I look down at my shoe, calculating days in my head. Somewhere during this conversation, I’d pulled my legs up onto the seat with me, half cross legged. I was aware that it was an effort to feel safer, less stressed. It didn’t really work. I still had to give out a deadline. I knew the deadline, spoken aloud, would catapult us into several weeks of work-very-fast. I knew that ease would vanish in our scramble to get the book done. I wished that, just once, we could reach the final stages of book preparation with time to spare. We meant to do that this time, but Howard had the winter of unending sickness.
“May 12.”
The words were spoken. I could not take them back. Truthfully, my speaking them aloud changed nothing about the realities of printing production and convention dates. The deadline was already there. I’d been watching it the whole time. All that changed was that Howard could see it too.

The scenery kept rolling by outside the window. Howard and I hammered out a plan to get the work done. Then we talked through the months beyond the deadline, hoping to be able to arrange things better for the months to come. I am not looking forward to the stress of the next two weeks. On the other side, there are good things. Far off in October we’ve even penciled in another family trip. There is just a lot to do between now and then.

Visualizing My Schedule as it Flows

We are now six and a half years into our adventures in creative self-employment. The first eighteen months were all about scrambling to find ways to bring in more money and to spend less. The two years after that were all about growing the business and figuring out how things work. We succeed at business growth until we spent a year and a half so insanely busy that we had to learn how to turn down opportunities. The past 18 months have been one long effort to balance work and life in ways that allow both to prosper.

At each stage I had to re-conceptualize how I managed my life and the lives of our family. Last year I struck upon thinking of our schedule as a fluid river with a few fixed points rather than trying in December to plan the following April, May, June. Things always change in between and if I picture them already set, I have to re-set them. If they flow, then changes in the fixed points alter the flow without me having to panic. Conventions and appearances are fixed business points. Book creation and releases are fluid. Kid concerts and school schedules are fixed. Family outings and housework are fluid.

Most of the big fixed points for this year were placed on the calendar last Fall. One of the most important ones was a family vacation. I put it on Spring Break and I made reservations for a place we could go. I expected to arrive stressed and worried about work. I particularly expected it after the addition of a convention right before it and right after it. I’m not stressed. I can see how things will flow. It is all going to be fine. I’m looking forward to our departure.

When my life was crazy

Yesterday I sat at the kitchen table, black binder in front of me. It was a simple three-ring binder filled with printed pages and opened about halfway through. The pages to the left were covered in scribbled notes, stars, and arrows. Pages to the right were pristine, as yet untouched by my editing pen. This was my essay book, my work in progress. I called it Stepping Stones whenever I didn’t just call it My Book. Working with pen and paper was kind of old school, but I found that it better engaged the editing portions of my brain. I had just reached the portion of the story where it was time for me to tell about undertaking the XDM book project.

Four pages were unclipped from the binder. They represented four attempts to wrap events around story. Four times I had made different arrangements of words to tell what happened. They all lacked a connecting thread, the heart of the story which explained why all the events matter. I got up and walked away from the table yet again, hoping that a different location would help me find that thread.

• _Provided data_
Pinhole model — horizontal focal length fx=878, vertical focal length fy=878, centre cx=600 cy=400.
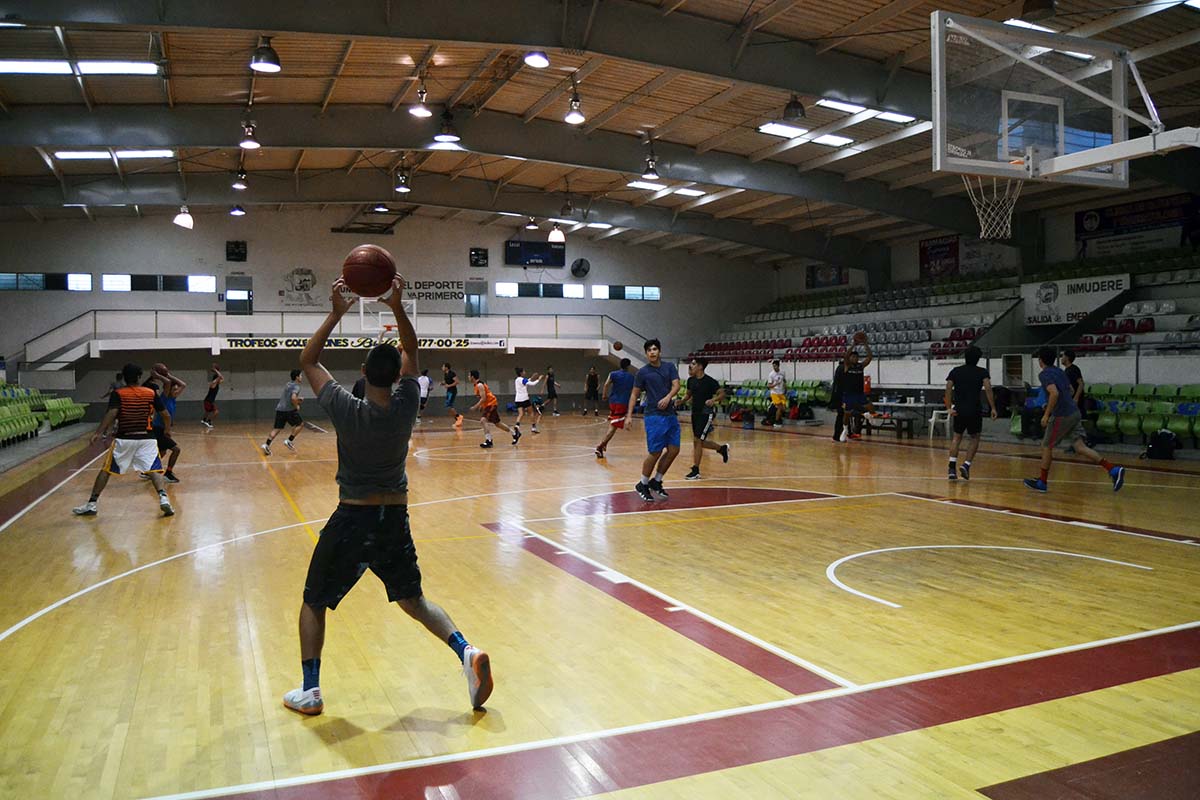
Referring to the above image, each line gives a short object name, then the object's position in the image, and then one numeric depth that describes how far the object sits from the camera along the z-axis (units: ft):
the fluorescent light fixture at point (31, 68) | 44.70
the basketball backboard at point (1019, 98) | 30.99
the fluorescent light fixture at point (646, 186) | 80.12
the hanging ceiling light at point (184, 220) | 65.87
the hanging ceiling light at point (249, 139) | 51.70
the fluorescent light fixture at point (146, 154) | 66.03
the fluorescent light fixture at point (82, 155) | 64.80
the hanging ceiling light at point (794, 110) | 50.06
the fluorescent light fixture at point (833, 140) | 62.39
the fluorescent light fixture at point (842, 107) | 55.28
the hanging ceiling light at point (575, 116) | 45.91
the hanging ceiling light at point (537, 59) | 41.14
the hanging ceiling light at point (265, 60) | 37.24
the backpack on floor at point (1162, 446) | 46.27
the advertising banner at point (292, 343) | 89.35
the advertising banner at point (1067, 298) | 71.51
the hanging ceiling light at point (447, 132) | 53.31
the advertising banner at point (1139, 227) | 73.20
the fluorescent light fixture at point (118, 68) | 47.06
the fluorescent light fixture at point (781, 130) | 61.11
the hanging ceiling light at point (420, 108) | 46.11
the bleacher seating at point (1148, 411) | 47.03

• _Problem to work on_
Can you reproduce the scheduling essay word for word from "Most of the" up to and including "to our departure."? The records have no connection to the scheduling essay.

• _Answer for the task_
Most of the big fixed points for this year were placed on the calendar last Fall. One of the most important ones was a family vacation. I put it on Spring Break and I made reservations for a place we could go. I expected to arrive stressed and worried about work. I particularly expected it after the addition of a convention right before it and right after it. I’m not stressed. I can see how things will flow. It is all going to be fine. I’m looking forward to our departure.